Es una torpeza decirlo en estos términos, pero es lo que todavía siento: me duró poco don Horario. Algo más de cuatro años. Al morir tenía 76 años y fui el primer sorprendido, porque yo −bien pavo, diría él− le echaba doce menos por lo bajo. Era tan ágil y vital. Eran tantas las ganas que tenía de vivir. Sus caminatas de la casa al consejo, sus tinas de agua fría, su adicción a las camisas de manga corta, su veto irrevocable a los abrigos y chalecos, transmitían una energía que ya hubiera querido yo a los treinta o cuarenta años.
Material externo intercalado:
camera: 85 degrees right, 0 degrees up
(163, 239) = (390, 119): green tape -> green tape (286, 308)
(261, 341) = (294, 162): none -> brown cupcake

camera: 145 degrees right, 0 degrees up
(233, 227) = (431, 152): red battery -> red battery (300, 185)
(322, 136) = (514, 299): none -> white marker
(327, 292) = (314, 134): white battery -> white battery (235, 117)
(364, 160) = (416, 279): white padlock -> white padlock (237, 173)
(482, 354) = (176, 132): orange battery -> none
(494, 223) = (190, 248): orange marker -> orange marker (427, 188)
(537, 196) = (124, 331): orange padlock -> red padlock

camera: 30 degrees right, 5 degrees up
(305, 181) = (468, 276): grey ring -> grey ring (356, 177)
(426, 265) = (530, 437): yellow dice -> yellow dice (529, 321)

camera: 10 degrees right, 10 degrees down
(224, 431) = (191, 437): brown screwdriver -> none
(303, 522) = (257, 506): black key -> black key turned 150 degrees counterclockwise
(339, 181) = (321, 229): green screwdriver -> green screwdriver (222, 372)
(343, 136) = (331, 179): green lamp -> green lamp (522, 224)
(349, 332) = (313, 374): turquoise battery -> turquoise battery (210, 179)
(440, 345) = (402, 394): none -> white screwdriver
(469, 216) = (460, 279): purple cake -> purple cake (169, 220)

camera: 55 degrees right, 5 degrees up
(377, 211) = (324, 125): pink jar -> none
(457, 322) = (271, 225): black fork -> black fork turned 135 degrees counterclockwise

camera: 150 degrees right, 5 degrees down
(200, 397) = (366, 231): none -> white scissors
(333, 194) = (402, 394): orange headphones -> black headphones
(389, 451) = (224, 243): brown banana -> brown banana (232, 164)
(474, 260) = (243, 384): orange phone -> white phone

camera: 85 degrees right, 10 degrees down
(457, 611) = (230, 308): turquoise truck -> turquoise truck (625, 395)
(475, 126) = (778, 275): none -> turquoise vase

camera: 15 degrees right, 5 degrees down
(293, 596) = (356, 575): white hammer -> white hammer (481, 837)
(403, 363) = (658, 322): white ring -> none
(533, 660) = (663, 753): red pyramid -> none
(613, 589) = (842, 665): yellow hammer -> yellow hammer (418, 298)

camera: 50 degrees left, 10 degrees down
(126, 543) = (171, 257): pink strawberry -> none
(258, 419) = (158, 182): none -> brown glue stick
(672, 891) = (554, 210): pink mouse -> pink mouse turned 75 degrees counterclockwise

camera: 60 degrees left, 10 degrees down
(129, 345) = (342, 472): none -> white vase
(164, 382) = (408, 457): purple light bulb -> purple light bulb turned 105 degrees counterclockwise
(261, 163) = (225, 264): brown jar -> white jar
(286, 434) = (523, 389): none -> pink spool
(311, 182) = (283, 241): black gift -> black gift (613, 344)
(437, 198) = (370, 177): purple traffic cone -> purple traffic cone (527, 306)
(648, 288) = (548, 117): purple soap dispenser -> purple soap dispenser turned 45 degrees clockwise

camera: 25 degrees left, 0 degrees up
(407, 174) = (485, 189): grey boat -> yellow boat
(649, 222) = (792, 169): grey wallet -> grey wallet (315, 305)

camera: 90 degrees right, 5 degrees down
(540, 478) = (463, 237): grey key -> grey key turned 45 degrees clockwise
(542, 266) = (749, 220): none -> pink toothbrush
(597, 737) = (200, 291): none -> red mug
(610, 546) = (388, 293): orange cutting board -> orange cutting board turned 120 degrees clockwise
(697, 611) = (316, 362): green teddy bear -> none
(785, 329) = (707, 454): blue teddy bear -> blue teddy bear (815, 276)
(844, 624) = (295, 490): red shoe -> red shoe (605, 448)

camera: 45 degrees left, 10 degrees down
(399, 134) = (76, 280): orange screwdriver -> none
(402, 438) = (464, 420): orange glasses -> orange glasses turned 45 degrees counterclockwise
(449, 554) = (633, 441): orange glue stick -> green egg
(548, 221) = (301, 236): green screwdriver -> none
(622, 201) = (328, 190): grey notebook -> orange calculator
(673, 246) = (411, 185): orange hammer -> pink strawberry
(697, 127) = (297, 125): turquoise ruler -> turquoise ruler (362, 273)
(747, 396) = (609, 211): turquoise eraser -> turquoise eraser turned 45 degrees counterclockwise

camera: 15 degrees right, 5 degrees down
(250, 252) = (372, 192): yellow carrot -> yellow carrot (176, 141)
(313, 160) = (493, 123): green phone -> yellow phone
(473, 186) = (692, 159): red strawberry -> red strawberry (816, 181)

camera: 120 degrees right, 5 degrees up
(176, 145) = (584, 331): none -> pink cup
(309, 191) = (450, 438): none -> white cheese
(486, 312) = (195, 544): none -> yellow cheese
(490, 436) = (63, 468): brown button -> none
Murió el día de mi cumpleaños y no se lo recrimino en absoluto. Al contrario: es imposible no recordar lo que le debo a medida que me voy haciendo más viejo. Había sufrido un ataque cardiaco mes y medio antes, precisamente en la Nochebuena. Clínica, electros, reposo, casa y recuperación. A fines de enero parecía bastante repuesto. Había recuperado totalmente, no solo el semblante, sino también el humor. Vino entonces el segundo ataque, que le hizo pedazos el corazón. Murió de mañana, antes de meterse a la tina de agua helada y poco después de haber despachado su última columna al diario. Eso es lo que se llama morir en su ley.